=== Begin Enclosure ===

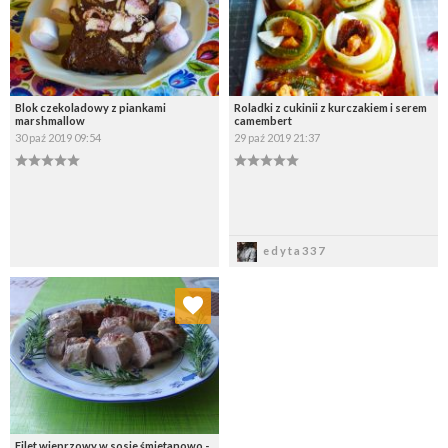
Blok czekoladowy z piankami
Roladki z cukinii z kurczakiem i serem
marshmallow
camembert
30 paź 2019 09:54
29 paź 2019 21:37
Zapisz
Zapisz
edyta337
Dodaj do ulubionych
Wybierz listę:
Filet wieprzowy w sosie śmietanowo -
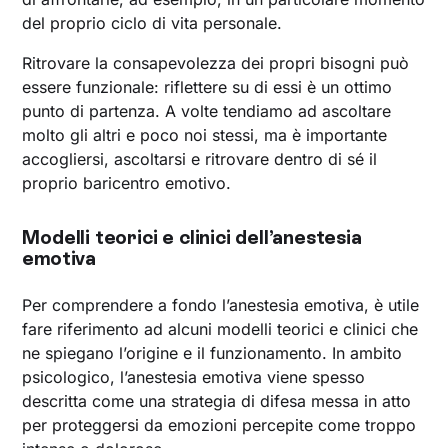
del proprio ciclo di vita personale.
Ritrovare la consapevolezza dei propri bisogni può
essere funzionale: riflettere su di essi è un ottimo
punto di partenza. A volte tendiamo ad ascoltare
molto gli altri e poco noi stessi, ma è importante
accogliersi, ascoltarsi e ritrovare dentro di sé il
proprio baricentro emotivo.
Modelli teorici e clinici dell’anestesia
emotiva
Per comprendere a fondo l’anestesia emotiva, è utile
fare riferimento ad alcuni modelli teorici e clinici che
ne spiegano l’origine e il funzionamento. In ambito
psicologico, l’anestesia emotiva viene spesso
descritta come una strategia di difesa messa in atto
per proteggersi da emozioni percepite come troppo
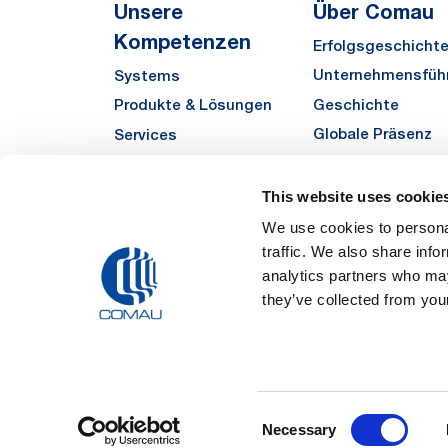
Unsere
Über Comau
Kompetenzen
Erfolgsgeschicht
Unternehmensfüh
Systems
Geschichte
Produkte & Lösungen
Globale Präsenz
Services
Qualität
Automha
Sustainability
This website uses cookie
Zulieferer
We use cookies to personal
traffic. We also share info
Funded Projects
analytics partners who may
they’ve collected from your
Legal Notes and Pri
Consent
Registered Off
Necessary
Registered in the REA
Selection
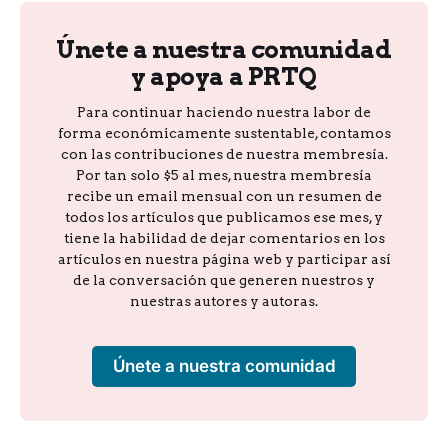
Únete a nuestra comunidad
y apoya a PRTQ
Para continuar haciendo nuestra labor de
forma económicamente sustentable, contamos
con las contribuciones de nuestra membresía.
Por tan solo $5 al mes, nuestra membresía
recibe un email mensual con un resumen de
todos los artículos que publicamos ese mes, y
tiene la habilidad de dejar comentarios en los
artículos en nuestra página web y participar así
de la conversación que generen nuestros y
nuestras autores y autoras.
Únete a nuestra comunidad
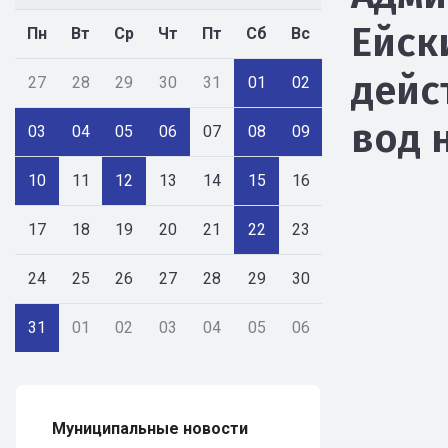
Ейск
Пн
Вт
Ср
Чт
Пт
Сб
Вс
дейс
27
28
29
30
31
01
02
вод 
03
04
05
06
07
08
09
10
11
12
13
14
15
16
17
18
19
20
21
22
23
24
25
26
27
28
29
30
31
01
02
03
04
05
06
Муниципальные новости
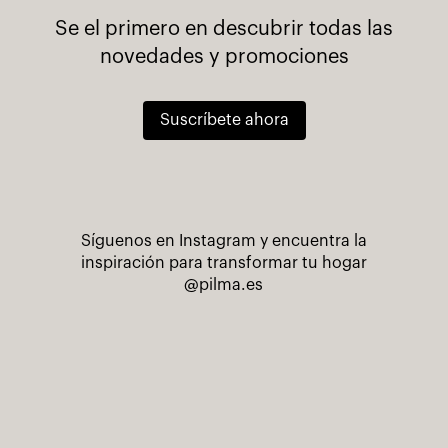
Se el primero en descubrir todas las
novedades y promociones
Suscríbete ahora
Síguenos en Instagram y encuentra la
inspiración para transformar tu hogar
@pilma.es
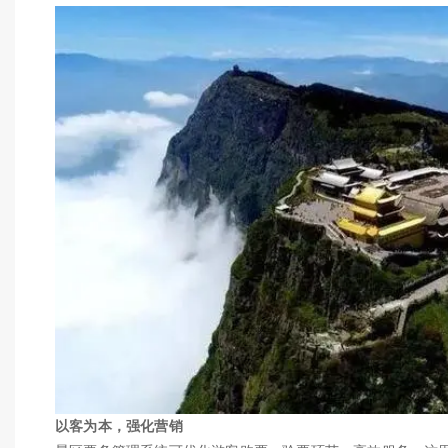
以客为本，强化营销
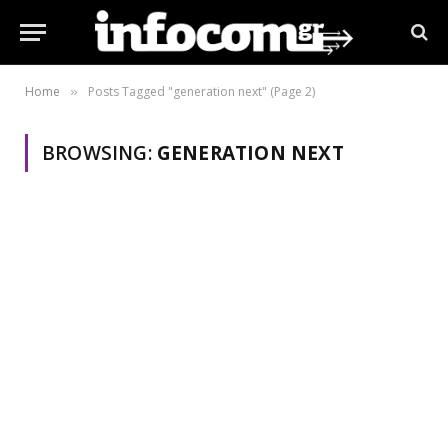
Home
Posts Tagged "generation next" (Page 2)
»
BROWSING:
GENERATION NEXT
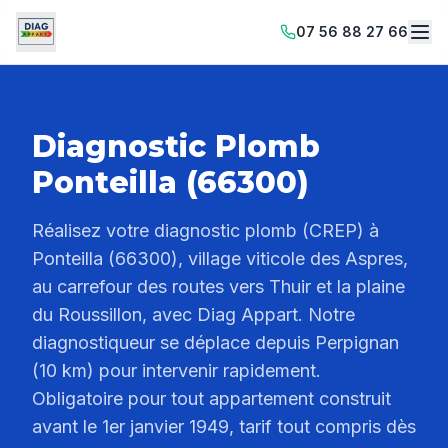
07 56 88 27 66
Diagnostic Plomb
Ponteilla (66300)
Réalisez votre diagnostic plomb (CREP) à
Ponteilla (66300), village viticole des Aspres,
au carrefour des routes vers Thuir et la plaine
du Roussillon, avec Diag Appart. Notre
diagnostiqueur se déplace depuis Perpignan
(10 km) pour intervenir rapidement.
Obligatoire pour tout appartement construit
avant le 1er janvier 1949, tarif tout compris dès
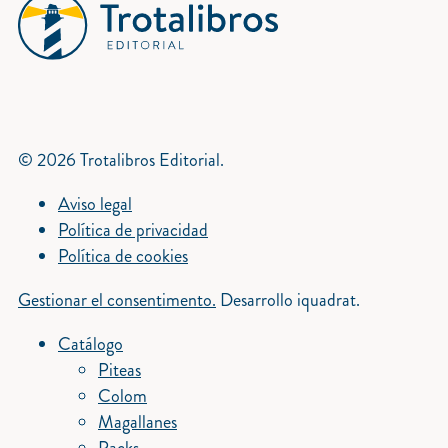
© 2026 Trotalibros Editorial.
Aviso legal
Política de privacidad
Política de cookies
Gestionar el consentimento.
Desarrollo iquadrat.
Catálogo
Piteas
Colom
Magallanes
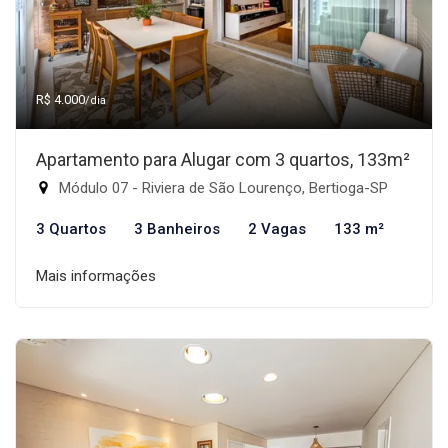
R$ 4.000
/dia
Apartamento para Alugar com 3 quartos, 133m²
Módulo 07 - Riviera de São Lourenço, Bertioga-SP
3 Quartos
3 Banheiros
2 Vagas
133 m²
Mais informações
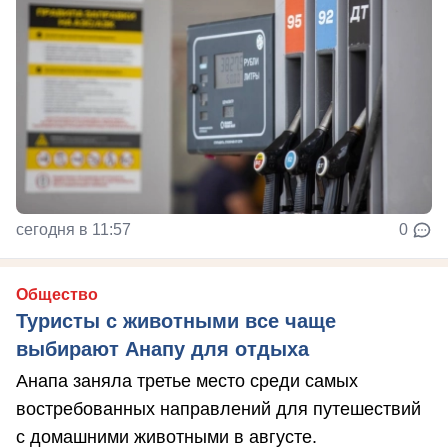
сегодня в 11:57
0
Общество
Туристы с животными все чаще
выбирают Анапу для отдыха
Анапа заняла третье место среди самых
востребованных направлений для путешествий
с домашними животными в августе.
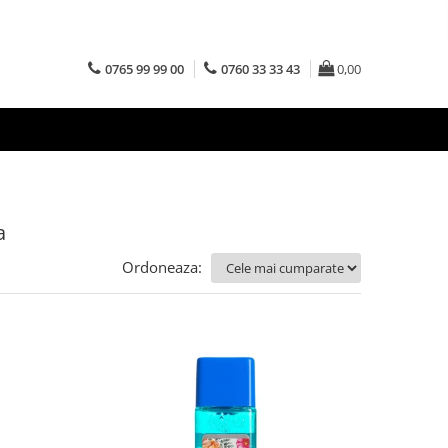
0765 99 99 00
0760 33 33 43
0,00
a
Ordoneaza:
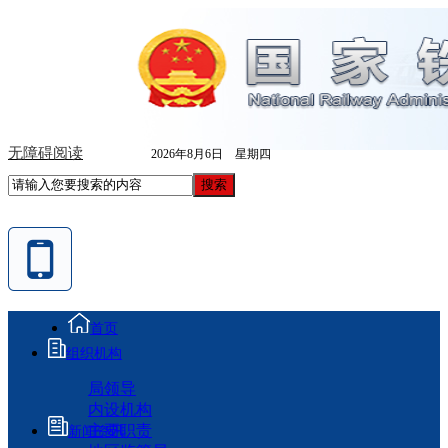
无障碍阅读
2026年8月6日 星期四
首页
组织机构
局领导
内设机构
主要职责
新闻资讯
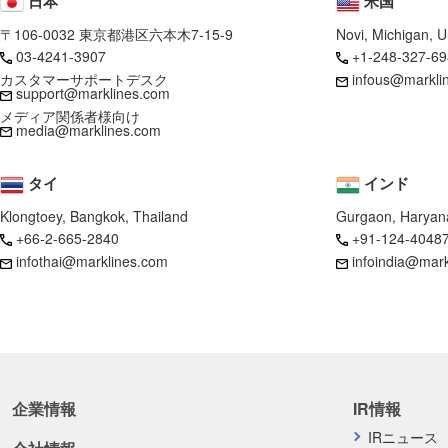
日本
米国
〒106-0032 東京都港区六本木7-15-9
Novi, Michigan, 
03-4241-3907
+1-248-327-69
カスタマーサポートデスク
infous@markli
support@marklines.com
メディア関係者様向け
media@marklines.com
タイ
インド
Klongtoey, Bangkok, Thailand
Gurgaon, Haryana
+66-2-665-2840
+91-124-4048
infothai@marklines.com
infoindia@mar
企業情報
IR情報
IRニュース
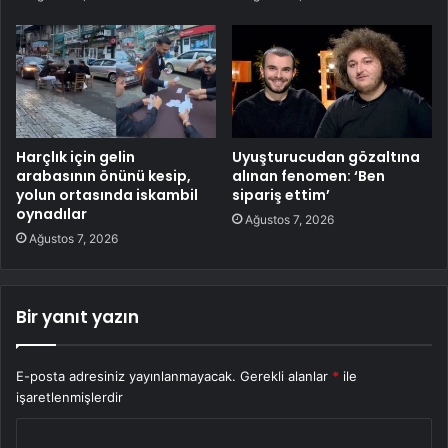
Harçlık için gelin
Uyuşturucudan gözaltına
arabasının önünü kesip,
alınan fenomen: ‘Ben
yolun ortasında iskambil
sipariş ettim’
oynadılar
Ağustos 7, 2026
Ağustos 7, 2026
Bir yanıt yazın
E-posta adresiniz yayınlanmayacak.
Gerekli alanlar
*
ile
işaretlenmişlerdir
Y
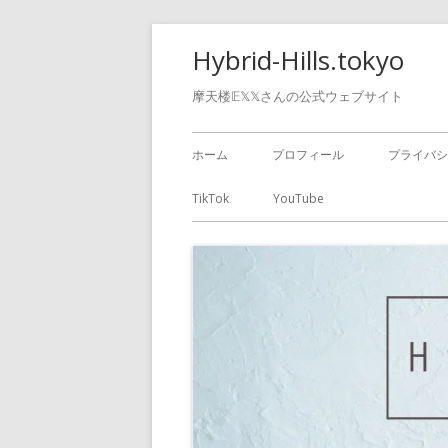
Hybrid-Hills.tokyo
摩天楼𝔼𝕏𝕏さんの公式ウェブサイト
ホーム
プロフィール
プライバシ
TikTok
YouTube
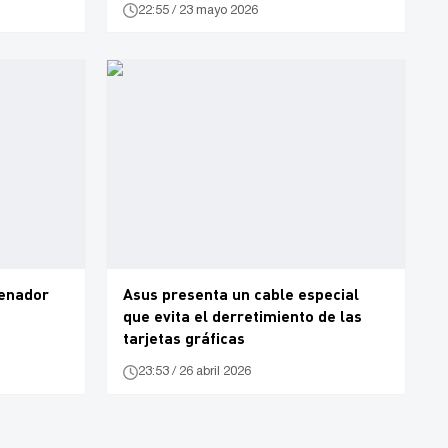
22:55 / 23 mayo 2026
denador
Asus presenta un cable especial
que evita el derretimiento de las
tarjetas gráficas
23:53 / 26 abril 2026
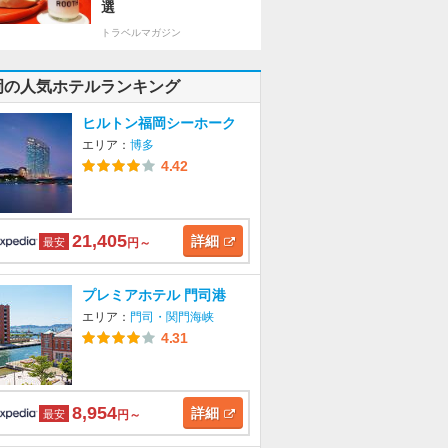
選
トラベルマガジン
岡の人気ホテルランキング
ヒルトン福岡シーホーク
エリア：
博多
4.42
21,405
詳細
最安
円～
プレミアホテル 門司港
エリア：
門司・関門海峡
4.31
8,954
詳細
最安
円～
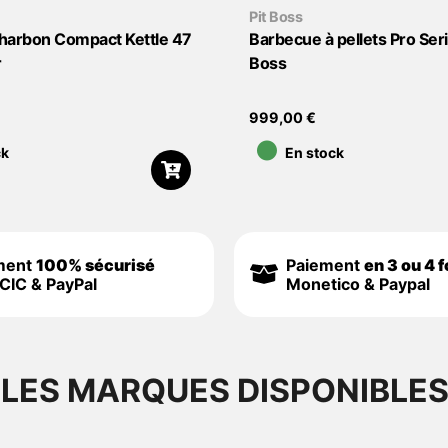
Pit Boss
harbon Compact Kettle 47
Barbecue à pellets Pro Seri
r
Boss
•
999,00
€
ck
En stock
ment
100% sécurisé
Paiement
en 3 ou 4 f
CIC & PayPal
Monetico & Paypal
LES MARQUES DISPONIBLE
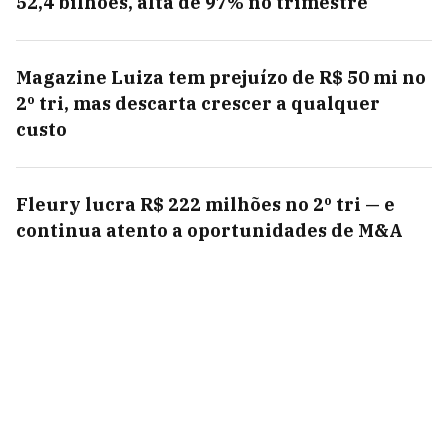
52,4 bilhões, alta de 97% no trimestre
Magazine Luiza tem prejuízo de R$ 50 mi no
2º tri, mas descarta crescer a qualquer
custo
Fleury lucra R$ 222 milhões no 2º tri — e
continua atento a oportunidades de M&A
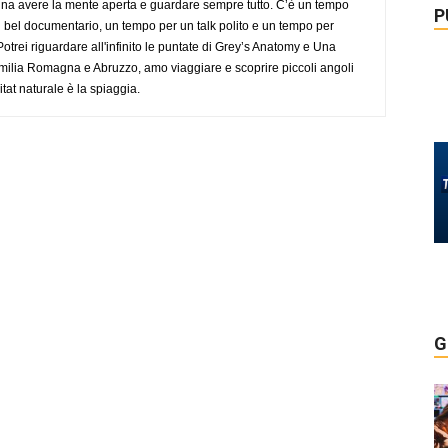
gna avere la mente aperta e guardare sempre tutto. C’è un tempo
P
 bel documentario, un tempo per un talk polito e un tempo per
trei riguardare all'infinito le puntate di Grey’s Anatomy e Una
ilia Romagna e Abruzzo, amo viaggiare e scoprire piccoli angoli
tat naturale è la spiaggia.
G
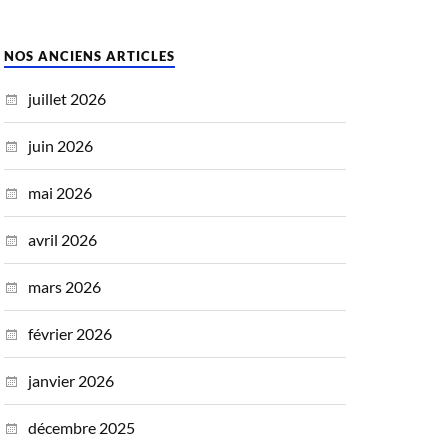
NOS ANCIENS ARTICLES
juillet 2026
juin 2026
mai 2026
avril 2026
mars 2026
février 2026
janvier 2026
décembre 2025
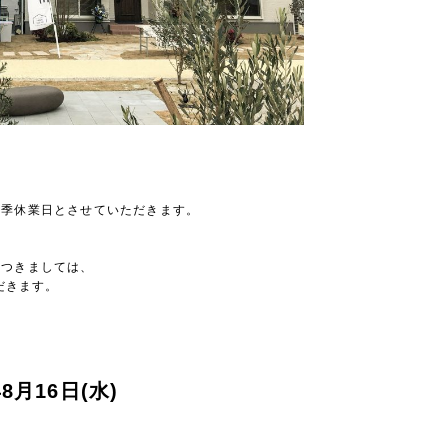
夏季休業日とさせていただきます。
につきましては、
だきます。
年8月16日(水)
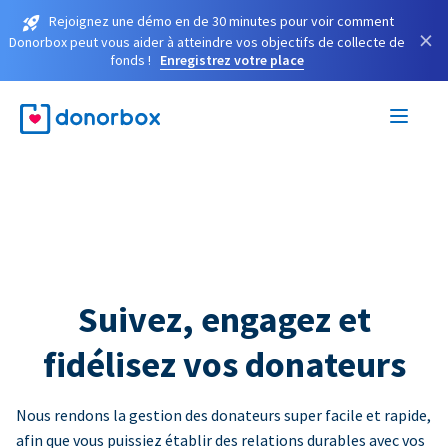
Rejoignez une démo en de 30 minutes pour voir comment
×
Donorbox peut vous aider à atteindre vos objectifs de collecte de
fonds !
Enregistrez votre place
Suivez, engagez et
fidélisez vos donateurs
Nous rendons la gestion des donateurs super facile et rapide,
afin que vous puissiez établir des relations durables avec vos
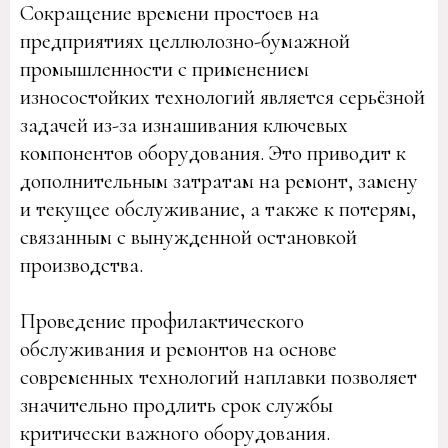
Сокращение времени простоев на
предприятиях целлюлозно-бумажной
промышленности с применением
износостойких технологий является серьёзной
задачей из-за изнашивания ключевых
компонентов оборудования. Это приводит к
дополнительным затратам на ремонт, замену
и текущее обслуживание, а также к потерям,
связанным с вынужденной остановкой
производства.
Проведение профилактического
обслуживания и ремонтов на основе
современных технологий наплавки позволяет
значительно продлить срок службы
критически важного оборудования.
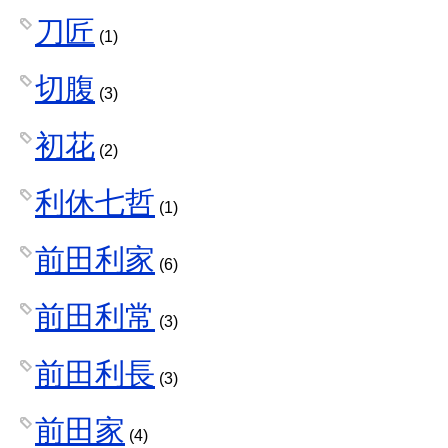
刀匠
(1)
切腹
(3)
初花
(2)
利休七哲
(1)
前田利家
(6)
前田利常
(3)
前田利長
(3)
前田家
(4)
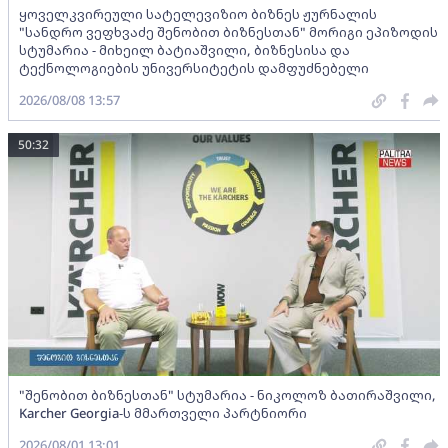
ყოველკვირეული სატელევიზიო ბიზნეს ჟურნალის
"სანდრო ვეფხვაძე შენობით ბიზნესთან" მორიგი ეპიზოდის
სტუმარია - მიხეილ ბატიაშვილი, ბიზნესისა და
ტექნოლოგიების უნივერსიტეტის დამფუძნებელი
2026/08/08 13:57
50:32
"შენობით ბიზნესთან" სტუმარია - ნიკოლოზ ბათირაშვილი,
Karcher Georgia-ს მმართველი პარტნიორი
2026/08/01 13:01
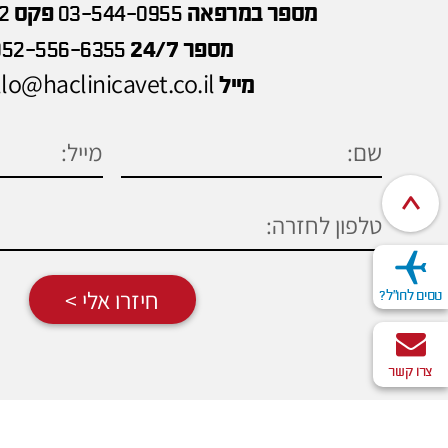
מספר במרפאה
03-544-0955
פקס
2
מספר 24/7
052-556-6355
lo@haclinicavet.co.il
מייל
חיזרו אלי >
טסים לחו"ל?
צרו קשר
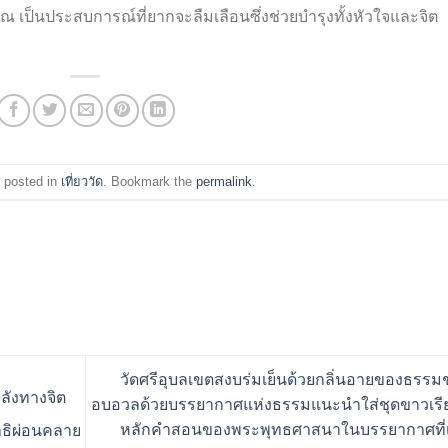
็นประสบการณ์ที่ยากจะลืมเลือนซึ่งช่วยบำรุงทั้งหัวใจและจิต
 posted in
เที่ยววัด
. Bookmark the
permalink
.
วัดศรีอุบลเขตสงบร่มเย็นด้วยกลิ่นอายของธรรม
ลังทางจิต
อบอวลด้วยบรรยากาศแห่งธรรมแนะนำใส่ชุดขาวเรียน
หลักคำสอนของพระพุทธศาสนาในบรรยากาศที่เ
าธิผ่อนคลาย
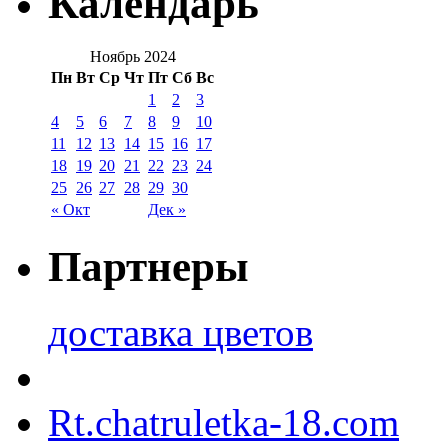
Календарь
Ноябрь 2024
Пн
Вт
Ср
Чт
Пт
Сб
Вс
1
2
3
4
5
6
7
8
9
10
11
12
13
14
15
16
17
18
19
20
21
22
23
24
25
26
27
28
29
30
« Окт
Дек »
Партнеры
доставка цветов
Rt.chatruletka-18.com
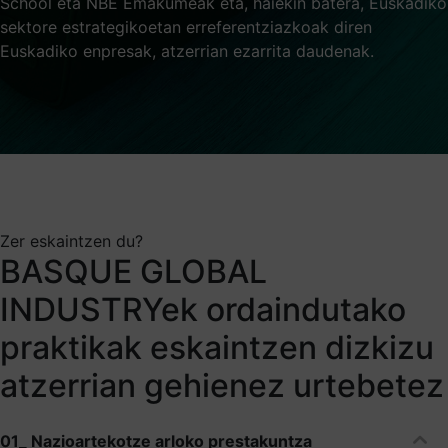
School eta NBE Emakumeak eta, haiekin batera, Euskadiko
sektore estrategikoetan erreferentziazkoak diren
Euskadiko enpresak, atzerrian ezarrita daudenak.
Zer eskaintzen du?
BASQUE GLOBAL
INDUSTRYek ordaindutako
praktikak eskaintzen dizkizu
atzerrian gehienez urtebetez
01_ Nazioartekotze arloko prestakuntza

=== End Enclosure ===

■ Exercise
Look above for the line with "This website uses cookie"; quote it and every line after it, stopping after the line with "Para continuar haciendo nuestra labor de", exactly, with nothing added and without pictures.

■ Finished task
This website uses cookie
Zulieferer
We use cookies to personal
traffic. We also share info
Funded Projects
analytics partners who may
they’ve collected from your
Legal Notes and Pri
Consent
Registered Off
Necessary
Registered in the REA
Selection
Únete a nuestra comunidad
y apoya a PRTQ
Para continuar haciendo nuestra labor de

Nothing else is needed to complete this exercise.